State officials said there is no immediate health risk to people drinking from public water supplies — it’s not even clear whether the inaccurate tests made the water look better or worse — but said they felt compelled to release the findings of the internal review.

“The alleged scientific misconduct introduces an unacceptable margin of error for a small portion of the water testing data our lab generated … for environmental health work,” said Dr. Ed Ehlinger, state health commissioner, in a conference call with reporters.

The tests in question, mostly involving samples of surface water and groundwater, were done on behalf of the department’s Environmental Heath Division and the Minnesota Pollution Control Agency (MPCA) to check for volatile organic compounds or gasoline or diesel products in water supplies.

State officials are reanalyzing the data from 2,200 water samples from 276 communities collected between May 2013 and May 2015. They said the affected samples represent less than 1 percent of the water tested by that lab.

The review will start with water samples from Edina, St. Louis Park, Brooklyn Center, Spring Park and Kasota, because tests in those communities either involved particularly harmful chemicals or the results had been close to warning levels, said Michael Schommer, a Health Department spokesman.

The lab analyst has been placed on “investigational leave,” though officials said it’s unclear why he failed to follow in-house training on proper calibration of testing equipment and on ethical testing procedures.

Most of his work involved groundwater or surface water, but he did analyze some drinking water samples when colleagues were away or on leave, state officials said.

The tests under review also involved water samples around two Superfund environmental cleanup sites — the Lindala Sanitary Landfill in Wright County and a known contaminated groundwater plume in the Baytown Township section of Washington County.

Ehlinger said a top priority is to reanalyze groundwater data from those sites as well as any private property water wells in the two regions.

Results could prompt additional water sampling and testing in those regions.

The lapse is not unprecedented around the country. In 2006, the New York Department of Public Health suspended seven inspectors who failed to conduct quality control checks on devices that measured the acid and chlorine levels of drinking water.

The alleged misconduct by the Minnesota analyst was discovered this spring when a company hired to review the state’s water data noticed an irregularity.

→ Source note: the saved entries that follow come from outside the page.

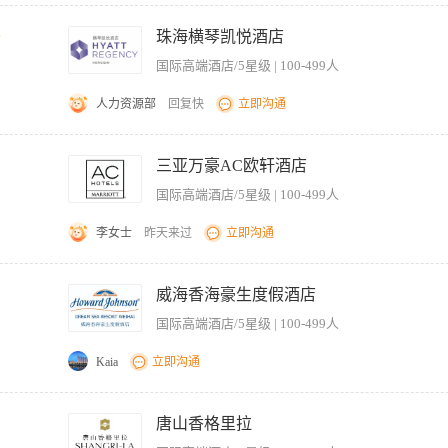
洁、安全、有序 2、为会员提供专业的健身指导和器械使用建议 3、定期检查健身设备
，处理会员投诉和建议 6、完成上级交办的其他工作任务 【岗位要求】 1、热爱健身
千
珠海横琴凯悦酒店
班制度 4、具备团队合作精神，工作认真负责 5、无经验者可提供岗前培训
国际高端酒店/5星级 | 100-499人
人力资源部
回复快
立即沟通
le service at all times, following Hotel Standards of Performance. 根据酒店的标准，确保为
w up. 检查设施设备质量并保持随时跟进。 Ensures accurate knowledge of hotel services.
三亚万豪AC欧轩酒店
 orderliness of the Spa area, facilities and equipment, including locker rooms, pool, pantry,
国际高端酒店/5星级 | 100-499人
包括更衣室、游泳池、后场办公室、健身中心等。 Controls all Fitness linen accordi
ponds to any changes in the Fitness Centre as dictated by the industry, compan
李女士
昨天来过
立即沟通
。
招聘，计划于2026年11月中旬进入酒店试营业】 【岗位职责】 1、热情接待来访宾
健身区域及更衣室的日常巡查与清洁维护，及时补充毛巾、饮用水等物资，营造整洁舒适
威海香海豪生度假酒店
据，确保账实相符。 4、关注宾客运动安全，提醒正确使用器械，处理简单意外擦伤
国际高端酒店/5星级 | 100-499人
运动的咨询，收集并反馈宾客意见建议。 6、完成上级交办的其他临时性服务与行政工
。 2、性格开朗、亲和力强，具备良好的服务意识与沟通表达能力，能与不同年龄宾客顺
Kaia
立即沟通
日）。 4、喜爱运动或对健身基础器械操作有一定了解者优先。
满意度，并以报告的形式上交部门领导。 2、合理安排并协调所有教练的工作班次与休息
有新员工进行初步的专业培训。 5、依据酒店和部门的相关规章制度，协助领导管理健
唐山香格里拉
，传达酒店政策规定和领导的指导意见。 【岗位要求】 1、良好的团队协作能力、沟通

Water sample analysis was outsourced to a private firm while state health officials investigated the case.

The state resumed water sample analysis as of June, and put the suspect employee on leave in August pending results of the investigation. Ehlinger declined to provide more details on the worker, other than to say he was a longtime employee.

An MPCA official on Tuesday expressed confidence in the Health Department lab and its efforts to prevent similar errors in the future.

“Our goal is to protect the environment and human health,” said Kirk Koudelka, MPCA assistant commissioner. “To do this, we need to have confidence in the data.”